Jaykill si versa l’ennesimo bicchiere: «Vedi, Almina, molte donne sono convinte di non voler mai provare un rapporto anale in tutta la loro vita.»
«E questo è…»

«…Sbagliato! Sì, brava.» conclude la frase Jaykill.
«Guarda che non sono mica nata ieri! Ci ho provato con Simone, eh! Non è che dicessi di no a priori.»
«Sì, ma l’hai fatto per soddisfare una sua perversione, come se fosse un regalo. È vero, o no? Le donne…»
«Non generalizziamo, per cortesia!» grido io, rovesciandomi il vino addosso come al solito. Non mi stupisco che mi dicano sempre che so di barbone.
«Pardon, mi correggo: la maggior parte delle donne – non tu, Mad, né te, Frida, che siete DELLE BESTIE!» ride Jaykill, «Dicevo: la maggior parte delle donne trattano la cosa come se fosse una concessione, un evento eccezionale e unilaterale per il piacere esclusivo dell’uomo. Mentre chi gode davvero nel rapporto anale è la donna.»
Vai Jaykill, attacca!

«Ma lo sfintere anale non è fatto per avere un rapporto sessuale.» interviene Milady.
«Ah, se è per questo nemmeno la bocca. È proprio qui che sta il bello. Se ci fossimo fermati alla semplice fisiologia, noi esseri umani saremmo ancora nelle caverne.» le risponde Jaykill.
«Non mi risulta che nelle caverne si praticasse solo il missionario…» constata Milady.

Milady non vuole che si sappiano le sue pratiche private, come non vuole che si sappia il suo vero nome. Ha un tipo di pudore e di riservatezza a me totalmente sconosciuto, ma molto rispettabile: le crea attorno un alone di inviolato molto seducente. Come se le sue cose fossero più preziose di quelle degli altri… persino il suo culo e il suo nome.
A che punto del culo siamo arrivati?

[Disegno di Anna]

 «…il problema però è che gli uomini non capiscono che, con la giusta dose di pazienza e di lubrificante, si ottiene tutto.

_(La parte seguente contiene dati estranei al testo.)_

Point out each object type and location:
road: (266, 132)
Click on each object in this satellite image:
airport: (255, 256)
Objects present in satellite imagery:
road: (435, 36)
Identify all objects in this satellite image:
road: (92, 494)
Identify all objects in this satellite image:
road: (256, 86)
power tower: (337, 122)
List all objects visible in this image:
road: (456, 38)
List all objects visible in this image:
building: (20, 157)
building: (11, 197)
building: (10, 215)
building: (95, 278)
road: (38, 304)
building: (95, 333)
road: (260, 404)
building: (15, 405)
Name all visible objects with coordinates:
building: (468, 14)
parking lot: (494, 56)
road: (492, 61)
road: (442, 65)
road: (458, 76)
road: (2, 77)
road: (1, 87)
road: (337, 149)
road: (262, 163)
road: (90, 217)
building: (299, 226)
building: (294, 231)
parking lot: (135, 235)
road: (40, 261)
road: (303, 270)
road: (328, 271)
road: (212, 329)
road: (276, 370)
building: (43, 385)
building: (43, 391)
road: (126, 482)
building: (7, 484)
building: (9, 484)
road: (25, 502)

Un giorno sarà lei a supplicarti di buttarglielo in tutti gli orifizi messi a disposizione dal buon dio.»
«Amen, fratello.» brinda Frida.
«Calma e pazienza…» ripete Alma a pappagallo, «Già. Ficcare il cazzo, così, a tradimento, come faceva Simone, è davvero traumatizzante.»
La mia cara amichetta vergine di lato b è già bella ubriaca, si sta lasciando andare. Dice cose che non direbbe mai. Sbiascica.
Io invece tengo a ribadire la mia posizione: «A me non piace tutta questa cortesia che usi tu, Jaykill. Se chiedi il permesso, le ragazze tendono a dirti di no di default. Per questo sono pro terapia d’urto: non ho mai potuto rispondere “no”… Nessuno mi ha mai chiesto il permesso.»

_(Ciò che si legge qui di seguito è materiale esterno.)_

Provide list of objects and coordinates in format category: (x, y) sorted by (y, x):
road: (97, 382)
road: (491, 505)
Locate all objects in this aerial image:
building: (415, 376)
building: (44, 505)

«Mad, io e te non facciamo testo, come ha detto Jaykill prima. Abbiamo fatto una gavetta spietata…» lo scimmiotta Frida, «Io ho dato il culo molto prima della figa. Nessuno mi ha mai spiegato che si facesse il contrario.»
«Perché… non si dà il culo prima della figa?» la prendo in giro con gli occhi sbarrati.
«Che Dio ti benedica. Sinceramente il culo non mi ha mai creato problemi. Voglio dire: è solo un culo.»
Frida vince il premio per il miglior superamento della fase anale freudiana.

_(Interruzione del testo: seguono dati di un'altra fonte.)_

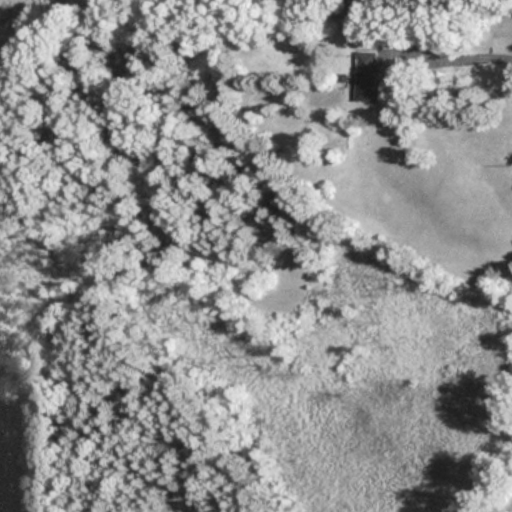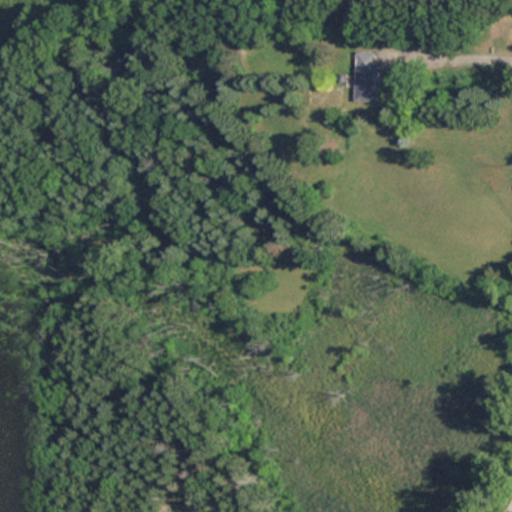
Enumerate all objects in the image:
building: (357, 10)
road: (460, 52)
building: (365, 77)
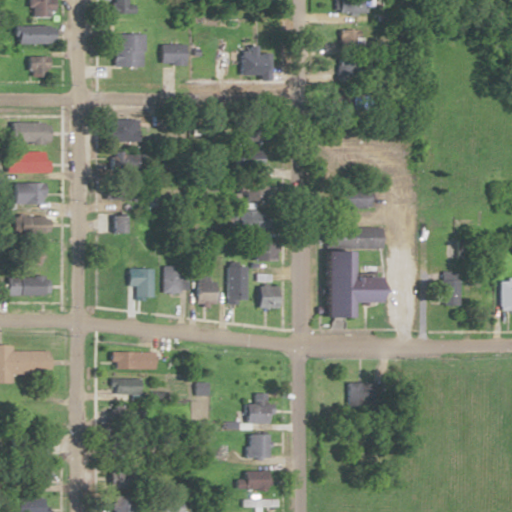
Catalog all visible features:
building: (347, 6)
building: (115, 7)
building: (34, 8)
building: (27, 34)
building: (122, 50)
building: (165, 54)
building: (248, 63)
building: (31, 66)
road: (147, 99)
building: (117, 130)
building: (22, 132)
building: (243, 136)
building: (240, 160)
building: (20, 162)
building: (247, 191)
building: (21, 193)
building: (347, 198)
building: (245, 221)
building: (27, 225)
building: (258, 251)
road: (294, 255)
road: (71, 256)
building: (339, 270)
building: (139, 272)
building: (167, 280)
building: (229, 284)
building: (21, 286)
building: (440, 288)
building: (198, 289)
building: (470, 289)
building: (500, 294)
building: (260, 297)
road: (255, 341)
building: (125, 361)
building: (20, 363)
building: (120, 387)
building: (253, 410)
building: (33, 445)
building: (251, 446)
building: (115, 475)
building: (35, 476)
building: (247, 480)
building: (163, 502)
building: (114, 504)
building: (26, 505)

«Posso dire anche io la mia a riguardo?» chiede infine Milady.
«No. Tu non ne sai niente di culo, o mi sbaglio?» la punzecchio io, «mi pare che avessi detto che è una perversione e basta.»
«Pff…» mi dice scacciandomi con un gesto, «A mio modesto parere, non va bene buttarlo a tradimento, però nemmeno tergiversare per ore, facendo finta di non voler andare a parare lì. È una NOIA! Oltre che una palese presa per il culo!» e scoppia a ridere.
«Amen, sorella.» le dico perdonandola per l’intervento di prima, «La mettiamo nella lista delle regole auree per gli uomini, ragazze?» dico versando l’ultimo bicchiere a tutti e annunciando la mia dipartita… Domani ho l’appuntamento con Dorian! Voglio essere in splendida forma. E poi… bisogna lasciare a Jaykill il tempo e il luogo per finire l’opera!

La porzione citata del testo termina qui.